KabarBaik.co, Nganjuk — Mesin politik DPC PDI Perjuangan Kabupaten Nganjuk terus dipanaskan hingga ke tingkat akar rumput. Berlokasi di Kecamatan Prambon, konsolidasi internal digelar bersamaan dengan agenda pengukuhan pengurus ketua ranting dari 14 desa.
“Komitmen PDI Perjuangan untuk rakyat cuma satu: kader PDI Perjuangan harus selalu berada di tengah-tengah masyarakat. Termasuk saya selaku Ketua DPC untuk selalu bersama rakyat, menangis dan tertawa bersama rakyat,” ujar Ketua DPC PDI Perjuangan Nganjuk, Marhaen Djumadi, menegaskan arah pergerakan kader, Senin (27/7).
Pria yang juga menjabat sebagai Bupati Nganjuk tersebut menjelaskan bahwa partai mengusung empat pilar komitmen utama. Selain konsistensi hadir di tengah warga, PDIP menaruh perhatian besar pada kuota keterwakilan perempuan hingga 40 persen serta regenerasi kepengurusan yang menyasar generasi muda di bawah usia 35 tahun.

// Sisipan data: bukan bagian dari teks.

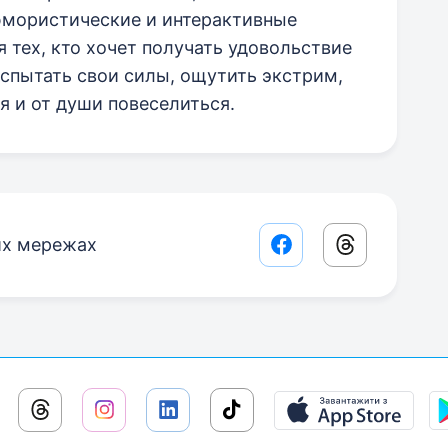
юмористические и интерактивные
 тех, кто хочет получать удовольствие
спытать свои силы, ощутить экстрим,
 и от души повеселиться.
их мережах
Facebook share lin
Threads sha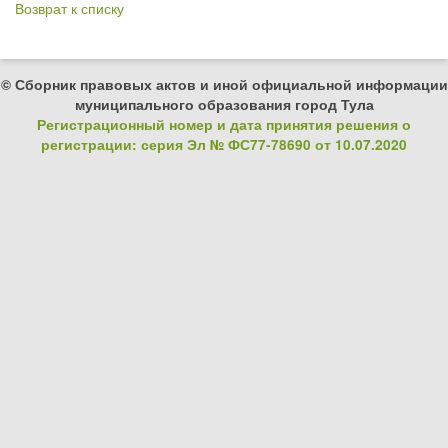
Возврат к списку
© Сборник правовых актов и иной официальной информации
муниципального образования город Тула
Регистрационный номер и дата принятия решения о
регистрации: серия Эл № ФС77-78690 от 10.07.2020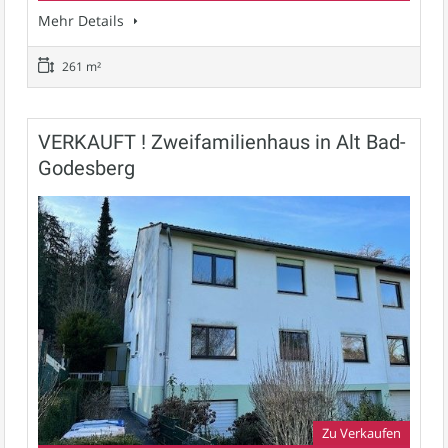
Mehr Details
261 m²
VERKAUFT ! Zweifamilienhaus in Alt Bad-
Godesberg
Zu Verkaufen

Langkah strategis ini diambil guna menyesuaikan dinamika demografi Indonesia yang saat ini didominasi usia produktif.
“Yang keempat yaitu kader-kader PDI Perjuangan komitmennya menyebarkan berita-berita dan kegiatan kepartaian kepada publik sebagai bentuk pertanggungjawaban kepada masyarakat pemilih,” tambah pria yang akrab disapa Kang Marhaen tersebut menekankan pentingnya keterbukaan informasi kinerja partai.
Lewat konsolidasi yang makin solid, PDIP Nganjuk mematok target tinggi pada kontestasi politik mendatang dengan membidik 21 kursi di DPRD Kabupaten Nganjuk. Khusus untuk Daerah Pemilihan (Dapil) Prambon dan sekitarnya, partai menargetkan raihan realistis antara 4 hingga 5 kursi.
“Tetap solid, kompak, dan yang ketiga, jangan lelah untuk berada di tengah-tengah masyarakat,” pungkas Kang Marhaen memberikan arahan penutup kepada seluruh pengurus ranting hingga anak ranting agar terus aktif mengawal program kerakyatan.